GC Strategies co-owner Kristian Firth defended the practice in committee last week, saying 40 other firms could have made a bid. But Mr. Firth refused to provide to committee the name of the government official who collaborated on establishing the criteria, citing the ongoing RCMP investigation.

Mr. Firth also told the committee he had not used the bait-and-switch tactic, though he was familiar with it. He said typically contractors use bait and switch to “get more money” by swapping for less costly resources, or sometimes the resources become unavailable because of a delay in bid evaluation.

“Every single person we put forward that was caught up in a task authorization worked,” he said.

The OPO report indicates three of the four contracts obtained by GC Strategies for ArriveCan work were awarded without competition. Resources for those hadn’t been identified, hence a bait-and-switch tactic wasn’t possible. However, for the fourth contract, the OPO says “a portion of the resources proposed in the successful supplier’s bid did not work on the contract.”

The office said in its report that when task authorizations were issued under 76 percent of ArriveCan contracts, “the supplier offered up other resources, but not the individuals that had been proposed in order to win the contract.”

GC Strategies obtained the lion’s share of ArriveCan contracts, with $19.1 million out of the $59.5 million reported by the auditor general.

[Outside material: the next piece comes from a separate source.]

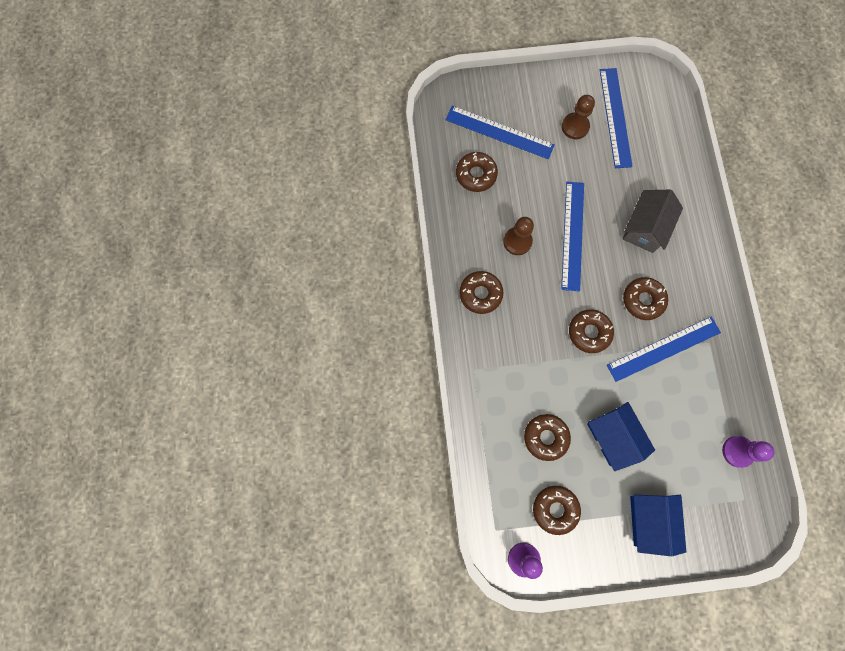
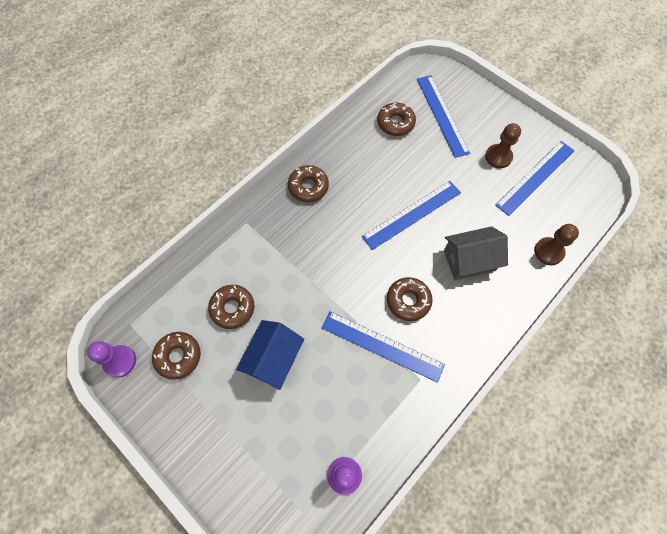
camera: 50 degrees right, 10 degrees down
brown pawn [503,217,534,255] -> brown pawn moved to [534,224,579,265]
brown donut [569,309,614,353] -> none
blue house [630,495,686,556] -> none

The company won more than $96 million in contracts since being established in 2015, according to information tabled by federal departments in February.

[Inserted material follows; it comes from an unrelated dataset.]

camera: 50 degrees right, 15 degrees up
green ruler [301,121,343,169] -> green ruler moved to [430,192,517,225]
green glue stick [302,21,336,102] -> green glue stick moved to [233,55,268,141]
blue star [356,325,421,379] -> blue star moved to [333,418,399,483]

Based on the 15–30 percent commission taken in by GC Strategies, the two-person company would have grossed between $14.4 million and $28.8 million in federal contracts over the period.

The Office of the Procurement Ombud and the Office of the Auditor General both told The Epoch Times they do not have data on how prevalent it is for companies like GC Strategies to act as middlemen between Ottawa and subcontractors. They are also unaware of how much this increases costs for taxpayers.

Public Services and Procurement Canada did not respond to a request for comment before deadline.

The issue of ballooning costs for consulting firms since the Liberals took power has been in the news since concerns were flagged about multi-national McKinsey more than a year ago.

The Globe and Mail reported federal outsourcing increased 74 percent from 2015 to 2022.

McKinsey’s share was relatively small at $117 million over the period, compared to the $1.3 billion that Deloitte received, or the nearly $1 billion garnered by PricewaterhouseCoopers. Accenture received $388 million, and KPMG $326 million.

Former Treasury Board president Mona Fortier previously justified this increase to complement her government’s “very ambitious agenda.”
She was replaced last summer by Anita Anand, who has issued guidance to departments in October to scale back on outsourcing.